“Latkes” – both food and cultural tourism

Muffin tin Latkes

Last year, Jon and I decided that we would head over to Williamsburg to experience the traditions of Hanukkah in their natural setting. Cultural tourists to the core, we had a list of restaurants in hand, each one specializing in a different delight, from chicken soup to donuts. “We’ll do a walking tour of deliciousness!” I said as we set off gamely into the evening.

On a Saturday night. Shabbat no less. In Hanukkah. In Orthodox Williamsburg.

It really was a terrible plan. The first deli on our list was locked and barred. The second was pulling down the shutters and we rounded the corner. The third sold us donuts, but wouldn’t let us sit down since they too were closing for the night. We pulled our scarves more tightly around us, called it quits, and went for a pizza instead.

Latkes

These are fake latkes, no doubt about it. Rosti really. Only they’re fake rosti too. So here’s the thing; you BAKE them in a muffin tray, rather than fry them in boiling oil. These has the obvious advantage – no boiling oil – and the secondary benefit – totally adorable, uniformly sized grated-potato awesomeness, all ready at the same time, good to go, very little mess and fuss.

(makes enough for about 12 muffin tin sized latke – depending on the size of the potato – you might get a few more)

2 baking potatoes
1 large white onion
Salt and pepper
Vegetable oil (about 1 tbsp)
Butter (about 1 tbsp)

* **Extracted material**
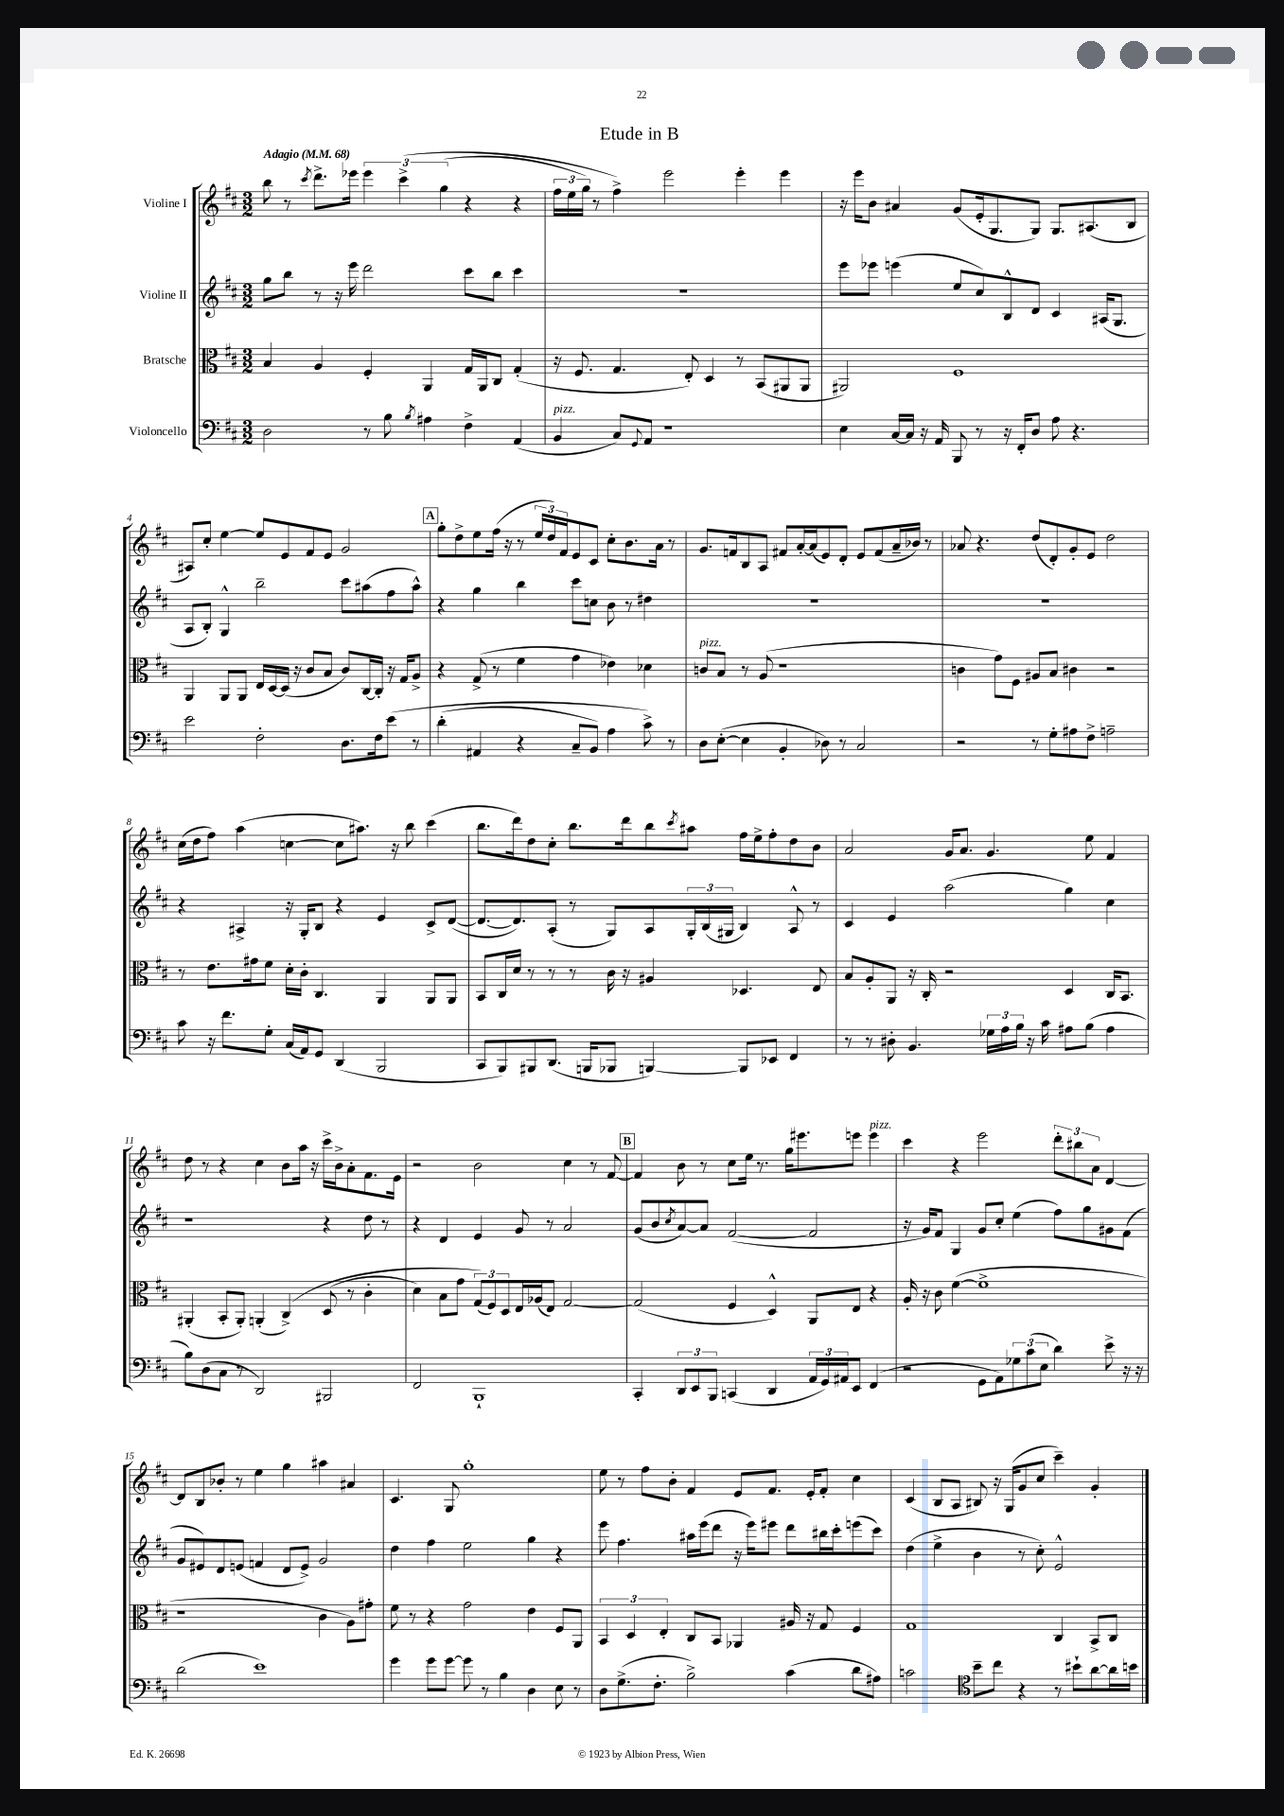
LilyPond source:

\header { title = "Etude in B" }
<<
\new StaffGroup <<
\new Staff = "s0" \with { instrumentName = "Violine I" } {
    \clef treble \key d \major \numericTimeSignature \time 3/2 \tempo "Adagio" 4 = 68
    b''8 r8 \acciaccatura { cis'''8 } d'''8.-> ees'''16 \tuplet 3/2 { ees'''4 cis'''4->\( g''4( } r4 r4 |
    \tuplet 3/2 { fis''16 e''16 g''16) } r8 fis''4->\) e'''2 e'''4-. e'''4 |
    r16 e'''16 b'8 ais'4 g'8( e'16-. g8. g8) g8. ais8.( b8 |
    ais8) cis''8-. e''4~ e''8 e'8 fis'8 e'8 g'2 |
    \mark \markup { \box "A" } g''8-. d''8-> e''8 fis''16( r16 r8 \tuplet 3/2 { e''16 d''16) fis'16 } e'8 cis'8 cis''8-. b'8. a'16 r8 |
    g'8. f'16 b8 a8 fis'8 a'16~-. a'16( e'8) d'8-. e'8 fis'8( a'16-- bes'16) r8 |
    aes'8 r4. d''8( d'8-.) g'8-. e'8 d''2 |
    cis''16( d''16 fis''8) a''4( c''4~ c''8 ais''8.) r16 b''8 cis'''4( |
    b''8. d'''16) d''8 cis''8-. b''8. d'''16 b''8 \acciaccatura { cis'''8 } ais''8 fis''16 e''16-> fis''8-. d''8 b'8 |
    a'2 g'16 a'8. g'4. e''8 fis'4 |
    d''8 r8 r4 cis''4 b'8 a''16 r16 cis'''16-> b'16-> a'8-. fis'8. e'16 |
    r2 b'2 cis''4 r8 fis'8~ |
    \mark \markup { \box "B" } fis'4 b'8 r8 cis''8 e''16 r8. g''16 eis'''8. e'''8 e'''4^\markup { \italic "pizz." } |
    cis'''4 r4 e'''2 \tuplet 3/2 { d'''8-. bis''8 a'8 } d'4~ |
    d'8 b8 bes'8-. r8 e''4 g''4 ais''4 ais'4 |
    cis'4. g8 g''1-. |
    e''8 r8 fis''8 b'8-. fis'4 e'8 fis'8. e'16-. fis'8-. cis''4 |
    cis'4( b8 a8 bis8) r16 g16( g'8 cis''8 cis'''4--) g'4-. \bar "|." |
}
\new Staff = "s1" \with { instrumentName = "Violine II" } {
    \clef treble \key d \major \numericTimeSignature \time 3/2
    g''8 b''8 r8 r16 e'''16 d'''2 cis'''8 b''8 cis'''4 |
    R1. |
    e'''8 ees'''8 e'''4( e''8 cis''8) b8-^ d'8 cis'4 ais16( g8. |
    a8 b8-.) g4-^ b''2-- cis'''8 ais''8( fis''8 ais''8-^) |
    \mark \markup { \box "A" } r4 g''4 b''4 cis'''8 c''8 b'8 r8 dis''4 |
    R1. |
    R1. |
    r4 ais4-> r16 g16-. b8 r4 e'4 cis'8-> d'8~( |
    d'8.~ d'8.) a8-.( r8 g8) a8 \tuplet 3/2 { g16-. b16( gis16 } b4) a8-^ r8 |
    cis'4 e'4 a''2( g''4) cis''4 |
    r1 r4 d''8 r8 |
    r4 d'4 e'4 g'8 r8 a'2 |
    \mark \markup { \box "B" } g'8( b'8 \acciaccatura { cis''8 } a'8~) a'8 fis'2~( fis'2 |
    r16 g'16) fis'8 g4 g'8 cis''8-. e''4( fis''8) g''8 gis'8 fis'8( |
    g'8 eis'8) d'8 e'8( f'4 d'8 e'8->) g'2 |
    d''4 fis''4 e''2 g''4 r4 |
    e'''8 fis''4. ais''16 e'''16( d'''8 r16 e'''16) eis'''8 d'''8 bis''16 cis'''16-. e'''8( cis'''8) |
    d''4( e''4-> b'4 r8 cis''8-.) e'2-^ \bar "|." |
}
\new Staff = "s2" \with { instrumentName = "Bratsche" } {
    \clef alto \key d \major \numericTimeSignature \time 3/2
    b4 a4 fis4-. a,4 g16 a,16 cis8 g4-.( |
    r16 fis8. g4. e8-.) d4 r8 b,8( ais,8 ais,8 |
    ais,2) fis1 |
    a,4 a,8 a,8 e16 d16~ d16( r16 cis'8 b8 cis'8) cis16~ cis16-. r16 g16 a8-> |
    \mark \markup { \box "A" } r4 g8->( r8 fis'4 g'4 ees'4) des'4 |
    c'8^\markup { \italic "pizz." } b8 r8 a8( r1 |
    c'4 g'8) fis8 ais8 b8 cis'4 r2 |
    r8 e'8. gis'16 fis'8 d'16-. cis'16-. cis4. a,4 a,8 a,8 |
    b,8 cis16 d'16 r8 r8 r8 cis'16 r16 ais4 des4. e8 |
    b8 a8-. a,8 r16 cis16-. r2 d4 cis16 b,8. |
    ais,4-.( b,8-. ais,8-.) a,4-.( cis4->)\( d8( r8 cis'4-. |
    d'4) b8 g'8 \tuplet 3/2 { g8(\) fis8) d8 } e16 aes16( e8) g2~ |
    \mark \markup { \box "B" } g2( fis4 d4-^) a,8 e8 r4 |
    a16-. r16 cis'8 fis'4~( fis'1-> |
    r1 cis'4 a8) gis'8-. |
    fis'8 r8 r4 g'2 e'4 fis8 a,8 |
    \tuplet 3/2 { b,4 d4 e4-. } cis8 b,8 aes,4 ais16 r16 g8 fis4 |
    g1 cis4 b,8-> cis8 \bar "|." |
}
\new Staff = "s3" \with { instrumentName = "Violoncello" } {
    \clef bass \key d \major \numericTimeSignature \time 3/2
    d2 r8 b8 \acciaccatura { b8 } ais4 fis4-> a,4( |
    b,4^\markup { \italic "pizz." } cis8) \appoggiatura { g,8 } a,8 r1 |
    e4 cis16~ cis16 r16 a,16 b,,8 r8 r16 fis,16-. d8 a8 r4. |
    e'2 fis2-. d8. fis16 e'8\( r8 |
    \mark \markup { \box "A" } d'4-.( ais,4 r4 cis8-- b,8) a4 cis'8->\) r8 |
    d8 e8~-.( e4 b,4-. des8) r8 cis2 |
    r2 r8 g8-. ais8 fis8-> a2-- |
    cis'8 r16 fis'8. g8-. cis16( a,16) g,8 d,4( b,,2 |
    cis,8 b,,8) bis,,8 d,8.( b,,16 bes,,8 b,,4~) b,,8 ees,8 fis,4 |
    r8 r8 dis8-. b,4. \tuplet 3/2 { ges16 a16 b16 } r16 cis'16 ais8 b8( ais4 |
    b8) d8( cis8 r8 d,2) bis,,2 |
    fis,2 b,,1-! |
    \mark \markup { \box "B" } cis,4-. \tuplet 3/2 { d,8 e,8 b,,8 } c,4( d,4 \tuplet 3/2 { a,16 g,16) ais,16 } e,8 fis,4( |
    r2 g,8 a,8) \tuplet 3/2 { ges8 cis'8( e8 } d'4) e'8-> r16 r16 |
    d'2( e'1) |
    g'4 g'8 g'8~ g'8 r8 b4 d4 e8 r8 |
    d8 g8.->( fis8.-. b2->) cis'4( d'8 ais8) |
    c'2 \clef tenor b'8-- cis''8 r4 r8 bis'8-! a'8~ a'16 b'16 \bar "|." |
}
>>
>>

* **What this exercise asks**
A - Can you edit the latkes post between "These are fake" and "Butter (about 1 tbsp)", inclusive, so that "muffin tray" becomes "cupcake pan"?
B - Would you proceed with the latkes post, continuing it from its last line?
The lines are separate material from the latkes post.

* **Exercise results**
A -
These are fake latkes, no doubt about it. Rosti really. Only they’re fake rosti too. So here’s the thing; you BAKE them in a cupcake pan, rather than fry them in boiling oil. These has the obvious advantage – no boiling oil – and the secondary benefit – totally adorable, uniformly sized grated-potato awesomeness, all ready at the same time, good to go, very little mess and fuss.

(makes enough for about 12 muffin tin sized latke – depending on the size of the potato – you might get a few more)

2 baking potatoes
1 large white onion
Salt and pepper
Vegetable oil (about 1 tbsp)
Butter (about 1 tbsp)

B -
1 cup of sour cream
1 small tub of black caviar (I use the cheap stuff because it’s really no more than a salty accent)
Muffin tin – I find the rosti crunch up better in my metal tin
 
 
  • Pre-heat the oven to 425
  • Grate the potatoes into a bowl
  • Peel the onion, cut in half and grate into the bowl
  • Season generously with salt and pepper
  • Tip into a tea towel and wring out until as dry as possible
  • Wipe a thin layer of oil around the muffin tins to stop the latke from sticking
  • Press a tbsp of potato mixture firmly into the bottom of each hole (it should come about 1cm up the side of the tin)
  • Put a tiny knob of butter on top (about ¼ tsp) – (the butter helps the latke brown, but add to much and they’ll be greasy)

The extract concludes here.